If these advances in bridging systems can work for a few students, or a few schools, they can be done broadly in our community for ALL students.
While many of these efforts were started before the Road Map came into play, this community-initiated process has said: if these advances in bridging systems can work for a few students, or a few schools, they can be done broadly in our community for ALL students. City and community leaders have set new educational goals for our community, and efforts such as the Road Map provide a platform for scaling what works. This can benefit all students, and ultimately, change the economic future of residents and entire communities.

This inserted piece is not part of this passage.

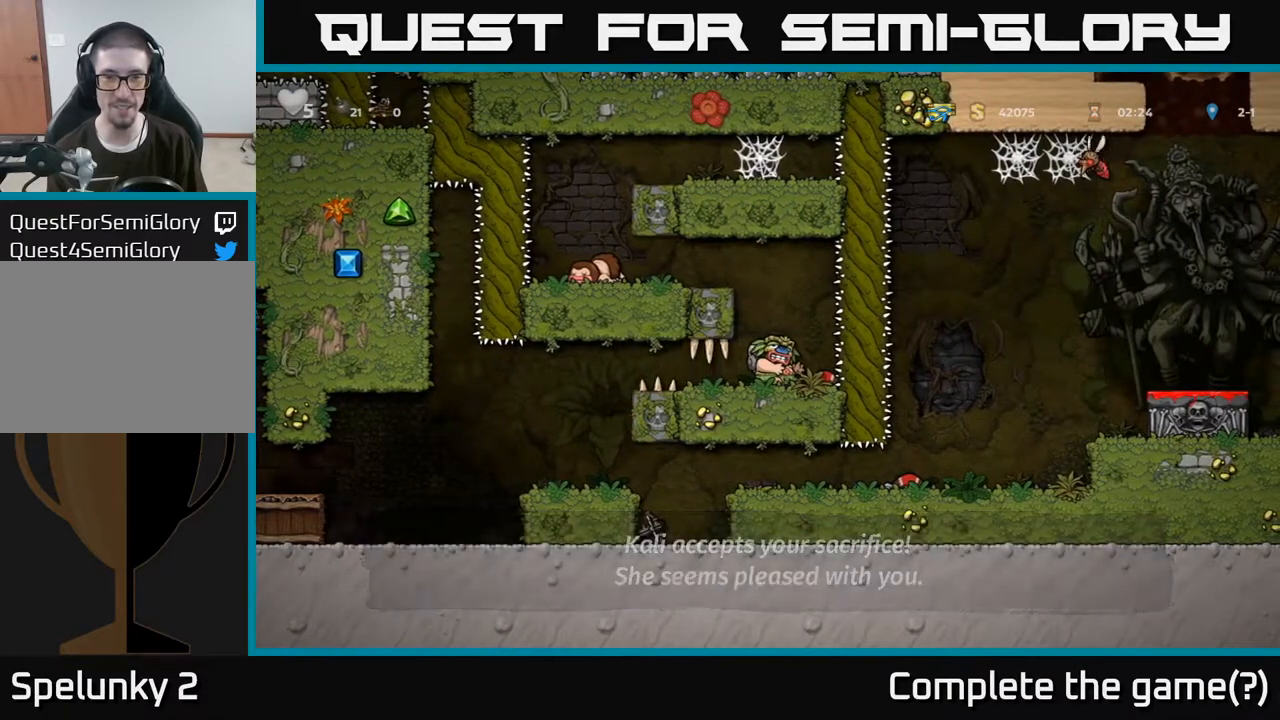
{"buttons": [], "left_stick": "left", "right_stick": "center", "events": [[117, "left_stick", "left"]]}
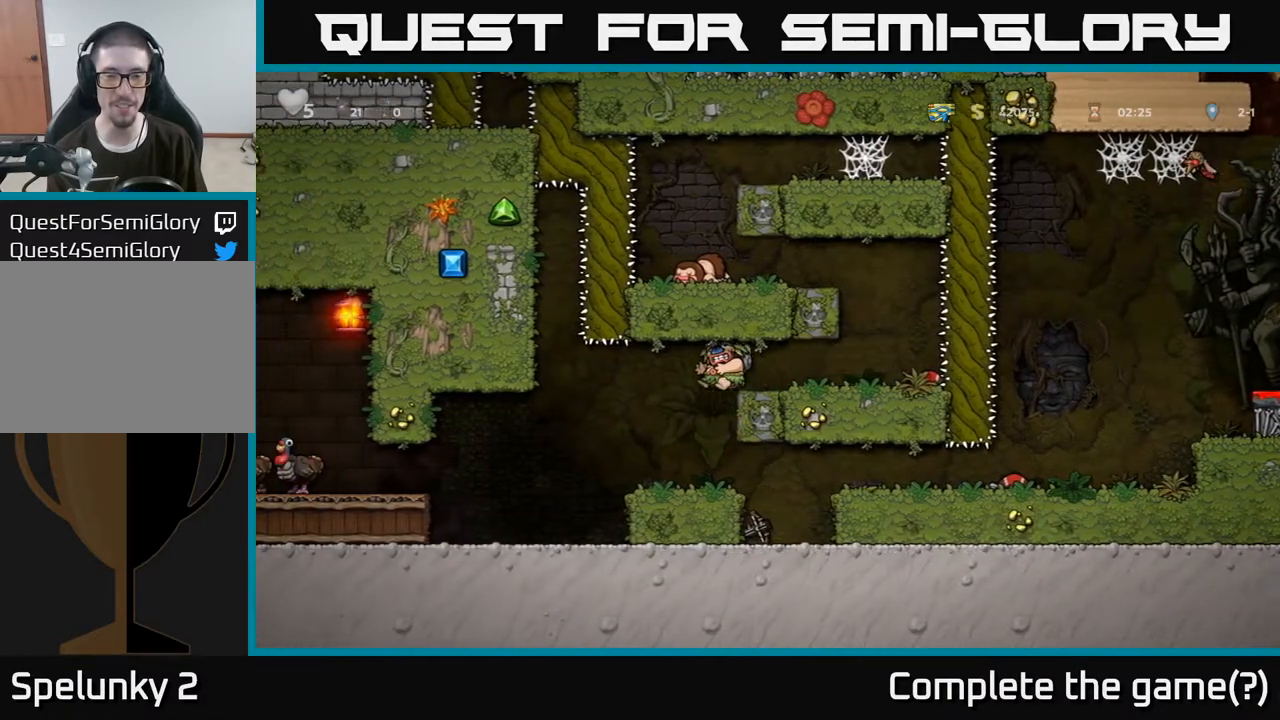
{"buttons": [], "left_stick": "right", "right_stick": "center", "events": [[150, "left_stick", "center"], [267, "left_stick", "right"]]}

Not many funding sources pay much attention to these spaces between systems. Certainly philanthropy is one player that can take a deeper look at the opportunities to fill these gaps. In the Gates Foundation’s collective impact work in South King County, we’re looking to support efforts to bridge the education systems together through efforts that increase these systems to exchange information with each other, and we’re also working to bring other sectors, such as public health, housing, and youth development providers, into more strategic partnerships with education institutions.
But this work can’t be on philanthropy alone: leaders of local municipalities, with their work in human services, health, workforce, and other areas that have deep impact on educational success for kids and families, can also look more into these gaps, and ask themselves: are we doing what we can to help bridge these systems?